A machine known as "The Launcher" was specifically created for Manhattan West. The $7 million Italian-designed apparatus is creating a platform over the existing - and extremely busy - railroad tracks that lead into Penn Station.

"In essence we're building land," said Henry Caso, Brookfield's Vice President of Manhattan West Construction.

The nearly $5 billion Brookfield development is going up between Ninth and Tenth avenues and 31st and 33rd streets. Ultimately on top of the platform will be an open public space with two commercial towers, a residential building and possibly a hotel around it. Along with Related Companies' Hudson Yards project and the 7 train expansion, this will transform a once-barren strip into a hub of activity.

"It's kind of Manhattan's final frontier in a sense. There'll be lots of parks, lots of amenities and the transportation is huge being right next to Penn Station," said Melissa Coley, Brookfield's Vice President of Investor Relations and Communications.
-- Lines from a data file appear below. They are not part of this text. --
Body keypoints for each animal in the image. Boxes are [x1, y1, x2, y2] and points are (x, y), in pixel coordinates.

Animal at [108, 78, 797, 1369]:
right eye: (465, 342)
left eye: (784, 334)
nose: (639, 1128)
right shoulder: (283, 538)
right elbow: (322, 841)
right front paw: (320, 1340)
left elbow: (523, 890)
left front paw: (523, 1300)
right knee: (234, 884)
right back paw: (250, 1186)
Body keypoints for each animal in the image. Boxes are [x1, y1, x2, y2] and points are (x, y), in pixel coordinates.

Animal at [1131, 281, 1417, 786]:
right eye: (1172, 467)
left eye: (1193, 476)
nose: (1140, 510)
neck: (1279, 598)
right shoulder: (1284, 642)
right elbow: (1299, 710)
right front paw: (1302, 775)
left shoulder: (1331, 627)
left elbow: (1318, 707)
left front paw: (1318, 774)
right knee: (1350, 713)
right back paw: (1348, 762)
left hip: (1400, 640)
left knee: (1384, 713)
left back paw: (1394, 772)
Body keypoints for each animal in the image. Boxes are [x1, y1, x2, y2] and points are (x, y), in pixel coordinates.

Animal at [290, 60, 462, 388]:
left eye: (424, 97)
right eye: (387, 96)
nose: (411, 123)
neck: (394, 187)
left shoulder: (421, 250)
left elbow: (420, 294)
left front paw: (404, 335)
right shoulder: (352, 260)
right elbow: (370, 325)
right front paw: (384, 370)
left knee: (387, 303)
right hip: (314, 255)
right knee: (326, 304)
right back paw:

The machine is like ones used to build bridges. It moves massive pieces of concrete into two layers of platforms. Much of the work happens between 2 and 3 a.m. when there are fewer trains running.

"We're using bridge-building technology so we can do two things at once, maintain an operational railroad and create the land so we can build buildings on top of it," Caso said.

Each one of the pieces being moved into place weighs about 56 tons, the equivalent of 25 cars. When the whole span is completed it will weigh the equivalent of 187 buses or 11 blue whales -- 2,400 tons.

Inside two of the platform tunnels are ventilation systems for when the railroads are completely covered below.

"The air comes into this chamber and is exhausted through fans which are equipped inside the structure," Caso said.

After two years of construction, the platform is scheduled to be done by the end of the year.

Brookfield won't start building the office towers until there are anchor tenants, but says they're in negotiations.

There is no specific start date for the residential building, but it's clear that the transformation is well under way.